Thanks for the reply Francisco. Given that our reference is basically broken, I bumped the priority.

An alternative that could buy us time is to submit a temporary patch to remove the assertion until this is properly investigated and fixed. I'm not particularly fond of this, but it might be worth considering if the actual fix is complex and requires time. I'll leave @prabhat00155 and @bjuncek to comment on that.

Concerning the accuracies, I feel that the frame issue shouldn't affect them too much. It's unclear how many records have issues but as you can see from the log, it took parsing 75% of the validation data until we find one record that has issues. While working on the multi-weights project, I've ran tests on multiple existing models and I've noticed quite some variation comparing to our documentation (though not as bad as this one). Definitely worth investigating more.

bjuncek commented 2 years ago

In terms of accuracy, this is weird and not expected for a single frame difference; Having said that, many things have changed in the setup (potentially even the files used, iirc, we trained it on a resampled 480 version of kinetics from FAIR cluster which was also hosted on /datasets/kinetics/07062018 but not under 400, but there was another subfolder there).

@datumbox if possible one should a) apply the patch mentioned and b) run it on the Kinetics version that is publicly available (download from torchvision dataset should work fine, and re-run the ref scrips). For the long time, there were many different dataset versions, which were dependent on resampling, region from where the dataset was donwloaded and general dataset degradation due to youtube TOS. Since now for the first time we have a publicly available version of the videos, so let's use this opportunity to update our references.
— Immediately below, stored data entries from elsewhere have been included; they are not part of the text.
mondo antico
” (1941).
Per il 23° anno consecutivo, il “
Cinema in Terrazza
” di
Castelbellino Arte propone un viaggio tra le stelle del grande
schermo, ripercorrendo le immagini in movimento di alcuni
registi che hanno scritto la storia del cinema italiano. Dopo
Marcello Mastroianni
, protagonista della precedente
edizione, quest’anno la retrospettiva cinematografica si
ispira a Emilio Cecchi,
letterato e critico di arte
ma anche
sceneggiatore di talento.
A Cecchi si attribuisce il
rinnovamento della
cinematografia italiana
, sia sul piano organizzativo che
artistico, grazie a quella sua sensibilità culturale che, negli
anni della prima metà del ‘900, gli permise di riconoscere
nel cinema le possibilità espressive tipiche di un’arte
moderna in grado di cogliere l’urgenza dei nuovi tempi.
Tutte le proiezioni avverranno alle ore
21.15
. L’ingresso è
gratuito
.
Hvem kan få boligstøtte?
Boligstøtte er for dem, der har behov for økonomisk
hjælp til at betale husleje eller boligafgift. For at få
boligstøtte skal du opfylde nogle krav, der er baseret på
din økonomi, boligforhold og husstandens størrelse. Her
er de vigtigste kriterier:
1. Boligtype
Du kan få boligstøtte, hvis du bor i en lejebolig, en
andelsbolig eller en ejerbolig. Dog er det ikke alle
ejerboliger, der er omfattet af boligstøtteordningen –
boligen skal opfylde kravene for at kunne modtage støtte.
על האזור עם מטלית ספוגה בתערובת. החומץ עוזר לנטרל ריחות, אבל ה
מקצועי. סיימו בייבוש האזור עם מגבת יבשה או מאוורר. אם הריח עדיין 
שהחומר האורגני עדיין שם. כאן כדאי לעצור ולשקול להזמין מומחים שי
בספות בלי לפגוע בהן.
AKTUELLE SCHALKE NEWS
datumbox commented 2 years ago

@bjuncek Thanks for confirming that we were not using the right dataset. Indeed I can see a 480 version called val_avi-480p. Unfortunately I don't have the bandwidth to run for you complex investigations but I will run the model on top of the 480 version and let you know if the accuracy matches.

datumbox commented 2 years ago

I ran the following and get:

torchrun --nproc_per_node=8 train.py --data-path /datasets01/kinetics/070618/ --train-dir=val_avi-480p --val-dir=val_avi-480p --batch-size=64 --sync-bn --test-only --pretrained --cache-dataset
Acc@1 57.029 Clip Acc@5 78.352

As you can see the results are closer but not identical to the reported numbers. I think this requires additional investigation. Potentially trying all available datasets on DevFAIR to see which one is the right one.

@bjuncek Do you have other information you could share on how the models were trained? Logs? Training paths? Anything can help.

@prabhat00155 I see that you self-assigned the ticket so I assume you plan to investigate. Let me know if you need anything from me.

bjuncek commented 2 years ago

@datumbox I've been able to confirm that I don't run into an error anymore. Could you double check on your end (I just used kinetics400 val set like in the example above)?

datumbox commented 2 years ago

@bjuncek I confirm that this is solved on the latest main. Thanks!